Pomona College Studio Art Hall - Design Strategy

The new Studio Art Hall at Pomona College brings together, under one roof, art making, art appreciation and art interaction. The Studio Art Hall synergizes many important faces of the school’s esteemed identity as a leading liberal arts college. At the heart of the school’s mission is a drive to create a balanced, well-rounded education for its students. An exposure to the studio arts is critical within this objective. Whether a student continues an education in the fine arts or is off to a future in another field entirely, part of the project’s objective is to create a physical environment where an appreciation for the creative art process can be nurtured and explored.

Recognizing that artists have historically been catalysts for urban and cultural development, the wHY IDEAs Workshop, working with the Pomona College team, reimagined the program with a site that supports the making of art in a more public campus setting. The village-like open, porous nature of the new building forges new connections within the site’s key position at an intersection of daily campus life and other campus arts buildings. This green, cool, transparent and collaborative atmosphere serves as a nexus for cross-pollination of ideas from the entire campus.

From the project’s conception, programming sessions with the art faculty and students uncovered a desire for interaction and engagement among the disciplines during the art-making process. As formative minds explore new ideas, materials and media, collisions between different thoughts and influences are to be encouraged.

To address this, wHY created semi-public collaborative 'gray spaces' for exploring and exchanging ideas in a more informal way, and gave them just as much importance as formal studio spaces. By arranging major program elements around a central courtyard that is itself part of a prominent diagonal path through campus, the new building encourages collaboration among art majors as well as non-art majors and the general public that the College desires.
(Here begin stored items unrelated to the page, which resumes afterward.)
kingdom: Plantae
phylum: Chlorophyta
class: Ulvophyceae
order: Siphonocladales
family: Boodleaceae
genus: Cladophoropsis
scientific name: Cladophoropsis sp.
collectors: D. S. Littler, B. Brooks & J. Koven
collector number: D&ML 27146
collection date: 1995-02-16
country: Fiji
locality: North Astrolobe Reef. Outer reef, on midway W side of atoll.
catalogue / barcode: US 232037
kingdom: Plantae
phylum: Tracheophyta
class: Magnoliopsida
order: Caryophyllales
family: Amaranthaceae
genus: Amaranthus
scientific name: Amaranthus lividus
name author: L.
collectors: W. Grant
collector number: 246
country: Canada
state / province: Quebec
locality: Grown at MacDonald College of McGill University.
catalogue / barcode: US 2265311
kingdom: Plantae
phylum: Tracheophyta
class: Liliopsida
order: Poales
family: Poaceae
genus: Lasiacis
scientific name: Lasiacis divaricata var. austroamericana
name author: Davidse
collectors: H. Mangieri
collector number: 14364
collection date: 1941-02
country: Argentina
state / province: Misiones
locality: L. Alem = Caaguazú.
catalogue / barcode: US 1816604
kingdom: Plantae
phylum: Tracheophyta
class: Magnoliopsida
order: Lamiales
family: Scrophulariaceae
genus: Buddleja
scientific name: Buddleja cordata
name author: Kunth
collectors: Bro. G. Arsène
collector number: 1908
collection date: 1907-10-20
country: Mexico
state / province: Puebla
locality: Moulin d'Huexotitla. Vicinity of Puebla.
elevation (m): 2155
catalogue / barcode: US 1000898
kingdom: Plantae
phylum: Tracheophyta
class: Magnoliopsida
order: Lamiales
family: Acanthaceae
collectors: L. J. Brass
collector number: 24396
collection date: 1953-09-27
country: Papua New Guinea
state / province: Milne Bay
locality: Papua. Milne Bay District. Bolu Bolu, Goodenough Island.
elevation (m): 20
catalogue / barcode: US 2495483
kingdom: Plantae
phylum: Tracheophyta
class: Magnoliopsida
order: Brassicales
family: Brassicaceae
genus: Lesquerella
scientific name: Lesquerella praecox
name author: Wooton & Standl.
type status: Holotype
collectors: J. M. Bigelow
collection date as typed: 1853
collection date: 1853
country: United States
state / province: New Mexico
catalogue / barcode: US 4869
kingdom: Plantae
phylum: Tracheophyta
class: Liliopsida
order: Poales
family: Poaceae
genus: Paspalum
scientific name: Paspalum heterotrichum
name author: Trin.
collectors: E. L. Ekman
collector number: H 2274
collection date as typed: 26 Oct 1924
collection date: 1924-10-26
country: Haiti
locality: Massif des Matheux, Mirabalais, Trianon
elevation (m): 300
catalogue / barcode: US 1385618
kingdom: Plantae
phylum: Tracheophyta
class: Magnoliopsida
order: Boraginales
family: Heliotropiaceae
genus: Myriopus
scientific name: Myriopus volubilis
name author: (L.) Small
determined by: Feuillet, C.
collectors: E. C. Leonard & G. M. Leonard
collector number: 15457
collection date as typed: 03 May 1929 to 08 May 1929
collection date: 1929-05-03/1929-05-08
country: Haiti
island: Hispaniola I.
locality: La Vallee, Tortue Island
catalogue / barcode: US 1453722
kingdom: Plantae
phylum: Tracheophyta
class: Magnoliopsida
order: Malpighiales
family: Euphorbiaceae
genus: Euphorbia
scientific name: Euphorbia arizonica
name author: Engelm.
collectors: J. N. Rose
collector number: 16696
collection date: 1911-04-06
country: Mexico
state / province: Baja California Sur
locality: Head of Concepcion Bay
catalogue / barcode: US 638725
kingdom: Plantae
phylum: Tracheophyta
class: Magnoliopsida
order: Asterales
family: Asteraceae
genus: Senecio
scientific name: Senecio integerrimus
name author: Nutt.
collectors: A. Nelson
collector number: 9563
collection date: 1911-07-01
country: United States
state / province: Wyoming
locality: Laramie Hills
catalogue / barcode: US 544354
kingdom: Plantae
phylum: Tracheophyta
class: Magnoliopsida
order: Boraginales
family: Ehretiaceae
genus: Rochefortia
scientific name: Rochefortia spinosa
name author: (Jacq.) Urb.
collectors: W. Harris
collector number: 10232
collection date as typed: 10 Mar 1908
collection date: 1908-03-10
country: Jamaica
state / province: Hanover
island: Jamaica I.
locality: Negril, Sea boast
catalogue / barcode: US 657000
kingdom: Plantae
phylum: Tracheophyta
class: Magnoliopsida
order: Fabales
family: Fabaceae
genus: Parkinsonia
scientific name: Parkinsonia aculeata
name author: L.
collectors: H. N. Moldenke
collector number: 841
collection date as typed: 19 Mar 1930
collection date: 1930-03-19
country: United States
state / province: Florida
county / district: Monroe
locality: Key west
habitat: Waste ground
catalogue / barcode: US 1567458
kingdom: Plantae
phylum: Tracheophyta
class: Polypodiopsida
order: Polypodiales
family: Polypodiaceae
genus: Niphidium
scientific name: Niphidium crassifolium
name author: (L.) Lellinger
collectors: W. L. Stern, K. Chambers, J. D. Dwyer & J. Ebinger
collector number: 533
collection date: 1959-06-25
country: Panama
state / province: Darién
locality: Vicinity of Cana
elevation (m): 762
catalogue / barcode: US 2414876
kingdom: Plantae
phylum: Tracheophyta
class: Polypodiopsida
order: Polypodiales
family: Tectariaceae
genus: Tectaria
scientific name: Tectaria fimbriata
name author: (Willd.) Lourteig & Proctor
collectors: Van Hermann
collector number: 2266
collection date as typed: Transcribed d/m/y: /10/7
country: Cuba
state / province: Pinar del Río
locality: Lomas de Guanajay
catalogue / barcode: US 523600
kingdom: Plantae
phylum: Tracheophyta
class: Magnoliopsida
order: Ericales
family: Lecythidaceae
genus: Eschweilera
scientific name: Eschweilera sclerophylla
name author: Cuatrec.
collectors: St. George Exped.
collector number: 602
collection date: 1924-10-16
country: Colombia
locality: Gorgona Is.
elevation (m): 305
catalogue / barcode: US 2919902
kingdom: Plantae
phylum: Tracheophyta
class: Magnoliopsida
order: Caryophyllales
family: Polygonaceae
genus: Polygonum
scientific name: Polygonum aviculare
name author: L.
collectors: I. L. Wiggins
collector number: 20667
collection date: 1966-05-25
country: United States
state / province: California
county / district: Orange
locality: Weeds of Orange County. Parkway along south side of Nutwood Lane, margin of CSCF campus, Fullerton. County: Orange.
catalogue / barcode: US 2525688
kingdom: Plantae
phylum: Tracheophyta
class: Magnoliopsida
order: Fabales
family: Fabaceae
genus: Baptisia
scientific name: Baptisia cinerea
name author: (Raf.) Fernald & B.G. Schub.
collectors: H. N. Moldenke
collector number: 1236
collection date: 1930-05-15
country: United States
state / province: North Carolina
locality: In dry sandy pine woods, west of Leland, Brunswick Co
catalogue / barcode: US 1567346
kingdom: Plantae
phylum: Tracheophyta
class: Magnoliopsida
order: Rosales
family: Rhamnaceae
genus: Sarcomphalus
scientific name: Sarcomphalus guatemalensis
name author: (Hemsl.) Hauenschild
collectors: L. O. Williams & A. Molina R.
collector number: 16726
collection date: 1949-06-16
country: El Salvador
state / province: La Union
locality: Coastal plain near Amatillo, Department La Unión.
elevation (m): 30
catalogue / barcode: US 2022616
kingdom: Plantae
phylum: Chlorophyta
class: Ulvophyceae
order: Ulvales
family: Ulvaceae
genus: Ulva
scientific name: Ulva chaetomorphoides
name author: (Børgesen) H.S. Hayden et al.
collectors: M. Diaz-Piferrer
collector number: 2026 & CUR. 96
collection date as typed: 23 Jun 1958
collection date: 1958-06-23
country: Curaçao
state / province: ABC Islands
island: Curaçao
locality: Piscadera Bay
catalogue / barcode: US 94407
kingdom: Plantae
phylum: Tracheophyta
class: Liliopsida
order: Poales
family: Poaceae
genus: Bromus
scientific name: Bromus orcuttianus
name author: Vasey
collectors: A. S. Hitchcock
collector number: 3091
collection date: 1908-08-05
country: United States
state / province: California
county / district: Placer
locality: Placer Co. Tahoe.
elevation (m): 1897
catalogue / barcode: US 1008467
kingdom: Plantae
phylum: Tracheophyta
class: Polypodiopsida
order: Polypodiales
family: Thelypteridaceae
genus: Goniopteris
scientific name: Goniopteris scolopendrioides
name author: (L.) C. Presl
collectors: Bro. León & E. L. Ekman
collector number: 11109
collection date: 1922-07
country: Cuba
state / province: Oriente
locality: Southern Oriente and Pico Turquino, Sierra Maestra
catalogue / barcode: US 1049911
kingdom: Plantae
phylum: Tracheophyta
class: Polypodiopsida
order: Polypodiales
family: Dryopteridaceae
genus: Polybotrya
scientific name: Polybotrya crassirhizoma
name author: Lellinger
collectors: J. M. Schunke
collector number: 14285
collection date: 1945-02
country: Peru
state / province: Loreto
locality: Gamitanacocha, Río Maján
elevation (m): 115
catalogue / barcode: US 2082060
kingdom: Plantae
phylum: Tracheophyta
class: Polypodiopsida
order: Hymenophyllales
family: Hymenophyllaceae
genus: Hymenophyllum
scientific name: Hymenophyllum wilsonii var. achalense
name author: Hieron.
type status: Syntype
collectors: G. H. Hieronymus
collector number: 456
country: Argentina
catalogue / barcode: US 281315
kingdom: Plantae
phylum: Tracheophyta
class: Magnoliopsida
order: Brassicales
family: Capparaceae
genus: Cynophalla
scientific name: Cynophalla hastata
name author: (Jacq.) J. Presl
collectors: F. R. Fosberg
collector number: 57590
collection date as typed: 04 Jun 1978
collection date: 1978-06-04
Throughout the building, the individual studio spaces are stacked with strategic areas of transparency to the whole. Visual connections are established across open spaces in the building open artistic dialogue. Covering and bringing it all together is an arching steel and wood roof that echoes the rise and fall of the nearby mountain range and draws parallels to the historic bow-string trussed warehouses that now house art galleries and studios throughout Los Angeles. Every studio space not only has views of the lush, natural surroundings of the arroyo but also the capacity to expand the working environment into the open air or natural surroundings.